I went to visit my sister that summer, it was my sophomore year at Central. I was young and naive, I had met other guys, but it never quite worked out and those dreams of finding that one true love faded with each passing day. My sister was attending summer school and had met a young Saudi man. I arrived for this visit after a 4 hour drive through the beautiful rolling hills of the Palouse and surrounding area.  She mentioned that a nice, clean cut Palestinian man had moved in next door and I should be open minded. I laughed at the thought but as always things happen that we do not plan, a larger picture takes over and we are lost in a forest of sorts, an unending weave of thoughts and dreams. Those two short days would change my life forever and bring me the most difficult years of my life but also the most treasured gifts I would never trade.

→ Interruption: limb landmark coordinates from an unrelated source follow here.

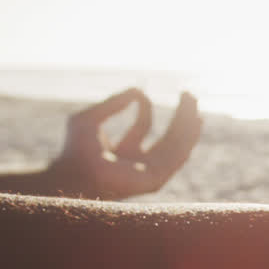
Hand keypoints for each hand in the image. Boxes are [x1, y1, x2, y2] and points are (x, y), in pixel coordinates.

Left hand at [50, 88, 202, 199]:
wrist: (75, 172)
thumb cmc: (74, 150)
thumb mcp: (90, 118)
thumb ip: (112, 103)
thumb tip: (137, 89)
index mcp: (124, 151)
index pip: (144, 126)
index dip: (145, 107)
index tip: (140, 92)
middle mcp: (139, 163)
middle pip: (167, 136)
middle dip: (179, 116)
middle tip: (189, 94)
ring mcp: (149, 172)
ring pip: (177, 146)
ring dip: (188, 124)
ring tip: (195, 103)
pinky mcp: (156, 179)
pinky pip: (178, 158)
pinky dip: (188, 140)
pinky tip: (194, 122)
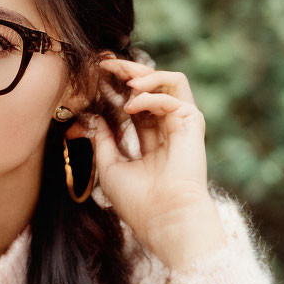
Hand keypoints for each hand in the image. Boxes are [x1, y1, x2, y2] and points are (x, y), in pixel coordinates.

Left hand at [91, 59, 223, 266]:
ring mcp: (182, 125)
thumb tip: (90, 115)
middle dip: (127, 71)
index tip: (93, 75)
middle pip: (150, 86)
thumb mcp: (110, 166)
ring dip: (144, 74)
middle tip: (104, 63)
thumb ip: (102, 139)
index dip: (115, 86)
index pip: (133, 102)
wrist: (164, 219)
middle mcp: (167, 129)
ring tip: (122, 77)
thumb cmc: (138, 202)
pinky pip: (174, 95)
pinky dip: (150, 95)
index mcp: (150, 140)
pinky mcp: (193, 124)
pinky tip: (131, 106)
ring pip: (169, 80)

The glass goblet filled with Roz Halib (Rice pudding)  came crashing down on the beautiful new dining room table, it made a huge thud as it landed. The glass in the hutch doors every so slightly shimmered as they shook. The questioning had begun, which always started with the key words, “what did you put in this?” Each time these words were uttered my heart started pounding and my palms began to sweat.  I felt  I felt my insides turn but knew I must put on a cold and sterile face to get past, any sign of weakness or tears only made things worst. The drill seemed to get harder and the questions would never be satisfied yet each time I employed a new and better technique, not knowing at that time that nothing would ultimately be the “right” answer. I spent many hours in between these episodes analyzing these incidents and making plans of what I would change in my manner to keep him calm. As he had told me many times I was too sensitive and must change this fault in my character.  I knew this meant I was in for the long haul and learned to answer questions as asked and stand at attention, showing nothing of my insides crumbling. I explained in detail how I had made the pudding and what I had done each step carefully mapped out. I bit my inner lip to keep from shaking and showing any tears. I watched his face hoping that my answers met with his approval and this would quickly pass. It was always hard to tell if an incident would turn into an event or merely a quick blip.  I added in that I had made it many times before and also, the neighbor who was anArab lady had taught me how. He picked it up, scooped out a blob and plopped it back in as if it were slop for a pig. “No, it has never been good, no it has always been garbage!!” His words got louder with each utterance and his face became red and infuriated.  I spoke quietly to divert his attention from this wreck and told him yes he was right, I was wrong. I needed this to end so that the household could go back to “normal”.